7/10
An intriguing film ruined by a Sunday School ending...
16 December 2012
Warning: Spoilers
... which I lay squarely on the shoulders of the production code. Treating audiences like children, the production code insists we all must understand that murder is always wrong, but I just couldn't keep myself from sympathizing with Professor Todhunter (Thomas Mitchell).

In the opening minutes of the film we discover that Dr. Todhunter has only a few months to live due to a heart condition, and any undue exertion will kill him. He is a professor of philosophy, but the school doesn't want him to drop dead in class, so they ban him from teaching. He doesn't have enough time left to write his book, so he takes to discussing philosophy with his students posing the question - what would you do if you had less than a year to live? One student says that he would find a person who was not a criminal who could be held accountable by the law, but had no redeeming qualities whatsoever, and kill that person - ridding society of that person's negative impact. At the same time, Todhunter runs across a woman who is completely selfish. She is breaking up the marriage of one of the professor's former students although she does not care for him at all. Her only reason for the affair is that the student is a great painter and she is manipulating him into making copies of masterpieces that she is selling as originals. The student is cracking under the strain of guilt. The student's wife is cracking up under the strain of her husband's affair. The evil woman will not let the student out of their arrangement on threat of going to the police and telling them that the student is the counterfeiter.

Todhunter can't believe that such a person has no redeeming virtues so he investigates her. Her mother has disowned her, she abandoned her husband when his luck ran out, and she likewise abandoned her only child in the county orphanage. So one night he enters the evil woman's home unseen, waits until everyone but the woman is gone, and shoots her dead.
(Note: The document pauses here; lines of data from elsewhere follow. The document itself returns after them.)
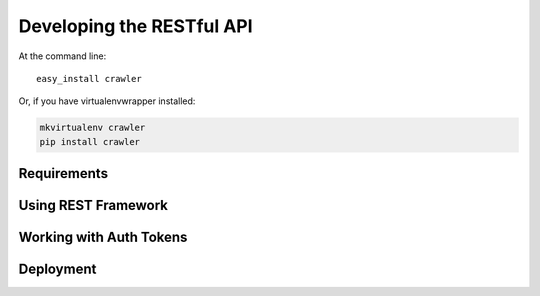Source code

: ==========================
Developing the RESTful API
==========================

At the command line::

    easy_install crawler

Or, if you have virtualenvwrapper installed:

.. code-block:: bash

    mkvirtualenv crawler
    pip install crawler

Requirements
^^^^^^^^^^^^

Using REST Framework
^^^^^^^^^^^^^^^^^^^^

Working with Auth Tokens
^^^^^^^^^^^^^^^^^^^^^^^^

Deployment
^^^^^^^^^^
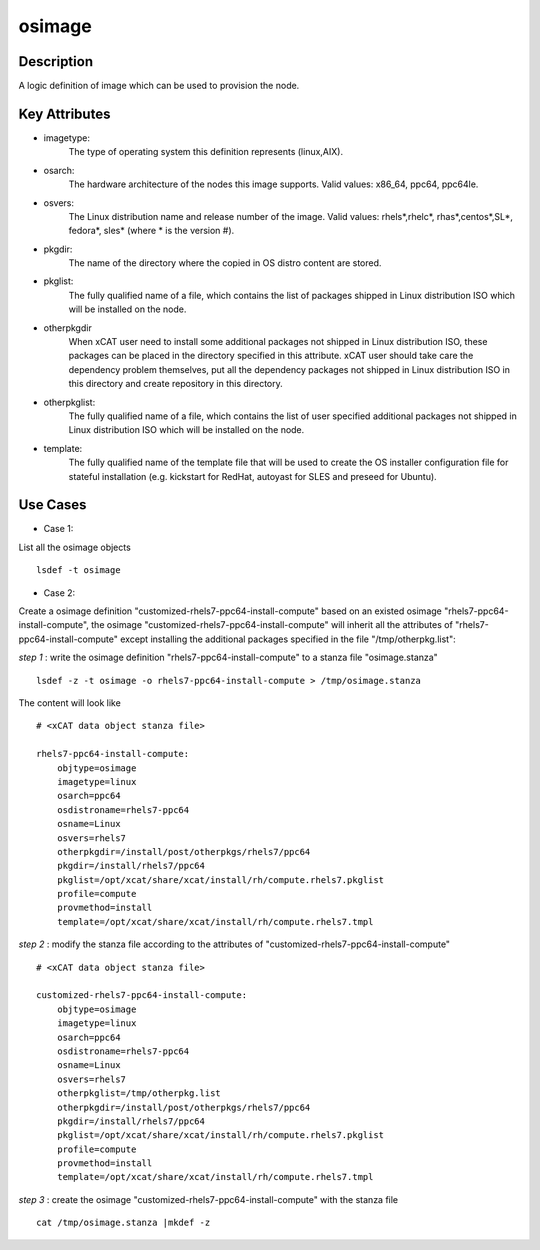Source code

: osimage
=======

Description
-----------

A logic definition of image which can be used to provision the node.

Key Attributes
--------------

* imagetype:
   The type of operating system this definition represents (linux,AIX).

* osarch:
   The hardware architecture of the nodes this image supports. Valid values: x86_64, ppc64, ppc64le. 
 
* osvers:
   The Linux distribution name and release number of the image. Valid values: rhels*,rhelc*, rhas*,centos*,SL*, fedora*, sles* (where * is the version #).

* pkgdir:
   The name of the directory where the copied in OS distro content are stored.

* pkglist:
   The fully qualified name of a file, which contains the list of packages shipped in Linux distribution ISO which will be installed on the node.

* otherpkgdir
   When xCAT user need to install some additional packages not shipped in Linux distribution ISO, these packages can be placed in the directory specified in this attribute. xCAT user should take care the dependency problem themselves, put all the dependency packages not shipped in Linux distribution ISO in this directory and create repository in this directory.


* otherpkglist:
   The fully qualified name of a file, which contains the list of user specified additional packages not shipped in Linux distribution ISO which will be installed on the node.

* template:
   The fully qualified name of the template file that will be used to create the OS installer configuration file for stateful installation (e.g. kickstart for RedHat, autoyast for SLES and preseed for Ubuntu).


Use Cases
---------

* Case 1: 

List all the osimage objects ::

   lsdef -t osimage

* Case 2: 

Create a osimage definition "customized-rhels7-ppc64-install-compute" based on an existed osimage "rhels7-ppc64-install-compute", the osimage "customized-rhels7-ppc64-install-compute" will inherit all the attributes of "rhels7-ppc64-install-compute" except installing the additional packages specified in the file "/tmp/otherpkg.list":

*step 1* : write the osimage definition "rhels7-ppc64-install-compute" to a stanza file "osimage.stanza" ::

   lsdef -z -t osimage -o rhels7-ppc64-install-compute > /tmp/osimage.stanza

The content will look like ::

   # <xCAT data object stanza file>
   
   rhels7-ppc64-install-compute:
       objtype=osimage
       imagetype=linux
       osarch=ppc64
       osdistroname=rhels7-ppc64
       osname=Linux
       osvers=rhels7
       otherpkgdir=/install/post/otherpkgs/rhels7/ppc64
       pkgdir=/install/rhels7/ppc64
       pkglist=/opt/xcat/share/xcat/install/rh/compute.rhels7.pkglist
       profile=compute
       provmethod=install
       template=/opt/xcat/share/xcat/install/rh/compute.rhels7.tmpl
 
*step 2* : modify the stanza file according to the attributes of "customized-rhels7-ppc64-install-compute" ::
  
   # <xCAT data object stanza file>
   
   customized-rhels7-ppc64-install-compute:
       objtype=osimage
       imagetype=linux
       osarch=ppc64
       osdistroname=rhels7-ppc64
       osname=Linux
       osvers=rhels7
       otherpkglist=/tmp/otherpkg.list
       otherpkgdir=/install/post/otherpkgs/rhels7/ppc64
       pkgdir=/install/rhels7/ppc64
       pkglist=/opt/xcat/share/xcat/install/rh/compute.rhels7.pkglist
       profile=compute
       provmethod=install
       template=/opt/xcat/share/xcat/install/rh/compute.rhels7.tmpl

*step 3* : create the osimage "customized-rhels7-ppc64-install-compute" with the stanza file ::

   cat /tmp/osimage.stanza |mkdef -z
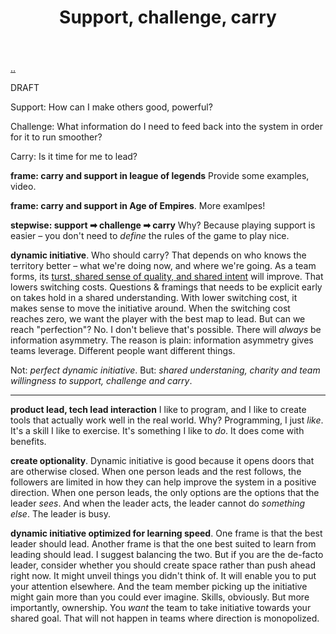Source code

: :PROPERTIES:
:ID: 9c67d806-b806-4c24-8c98-2e19443b9794
:END:
#+TITLE: Support, challenge, carry

[[file:..][..]]

DRAFT

Support: How can I make others good, powerful?

Challenge: What information do I need to feed back into the system in order for it to run smoother?

Carry: Is it time for me to lead?

*frame: carry and support in league of legends*
Provide some examples, video.

*frame: carry and support in Age of Empires*.
More examlpes!

*stepwise: support ➡ challenge ➡ carry*
Why?
Because playing support is easier -- you don't need to /define/ the rules of the game to play nice.

*dynamic initiative*.
Who should carry?
That depends on who knows the territory better -- what we're doing now, and where we're going.
As a team forms, its [[id:587fd857-1f93-4b59-935a-7681e5129665][turst, shared sense of quality, and shared intent]] will improve.
That lowers switching costs.
Questions & framings that needs to be explicit early on takes hold in a shared understanding.
With lower switching cost, it makes sense to move the initiative around.
When the switching cost reaches zero, we want the player with the best map to lead.
But can we reach "perfection"?
No.
I don't believe that's possible.
There will /always/ be information asymmetry.
The reason is plain: information asymmetry gives teams leverage.
Different people want different things.

Not: /perfect dynamic initiative/.
But: /shared understaning, charity and team willingness to support, challenge and carry/.

-----

*product lead, tech lead interaction*
I like to program, and I like to create tools that actually work well in the real world.
Why?
Programming, I just /like/.
It's a skill I like to exercise.
It's something I like to /do/.
It does come with benefits.

*create optionality*.
Dynamic initiative is good because it opens doors that are otherwise closed.
When one person leads and the rest follows, the followers are limited in how they can help improve the system in a positive direction.
When one person leads, the only options are the options that the leader /sees/.
And when the leader acts, the leader cannot do /something else/.
The leader is busy.

*dynamic initiative optimized for learning speed*.
One frame is that the best leader should lead.
Another frame is that the one best suited to learn from leading should lead.
I suggest balancing the two.
But if you are the de-facto leader, consider whether you should create space rather than push ahead right now.
It might unveil things you didn't think of.
It will enable you to put your attention elsewhere.
And the team member picking up the initiative might gain more than you could ever imagine.
Skills, obviously.
But more importantly, ownership.
You /want/ the team to take initiative towards your shared goal.
That will not happen in teams where direction is monopolized.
He figures he'll wait until morning to turn himself in, and he has a prewritten confession in hand. The only problem is this - while the professor slept the police arrested the student who was having the affair with the evil woman for her murder, and they are convinced of his guilt. How does this all work out? Watch and find out.

The professor doesn't strike me as a rash guy or a bad guy or a self-important guy, so a tacked on ending is contrived to teach us that "murder is bad". A man is arrested who claims to have become an adherent to the professor's philosophy even though the murder he committed is the stuff of any street criminal against an ordinary citizen - an old man in fact. The final scene - just too moralizing to believe so I'll let you see exactly what happens.

Up to the end this was an unusual film on a fascinating topic with interesting characters. It was great to see Thomas Mitchell in the lead playing a role that was out of the ordinary for his filmography, and he was terrific. The woman playing the doomed femme fatale was great too, but I don't remember seeing her in other films. Geraldine Fitzgerald is good in a small role as the student's wife who comes to the professor for help, but she was capable of so much more and Warner Brothers just didn't seem to know what to do with her. I'd highly recommend this film. I'd have given it one more star than I did if not for the obvious moralizing ending.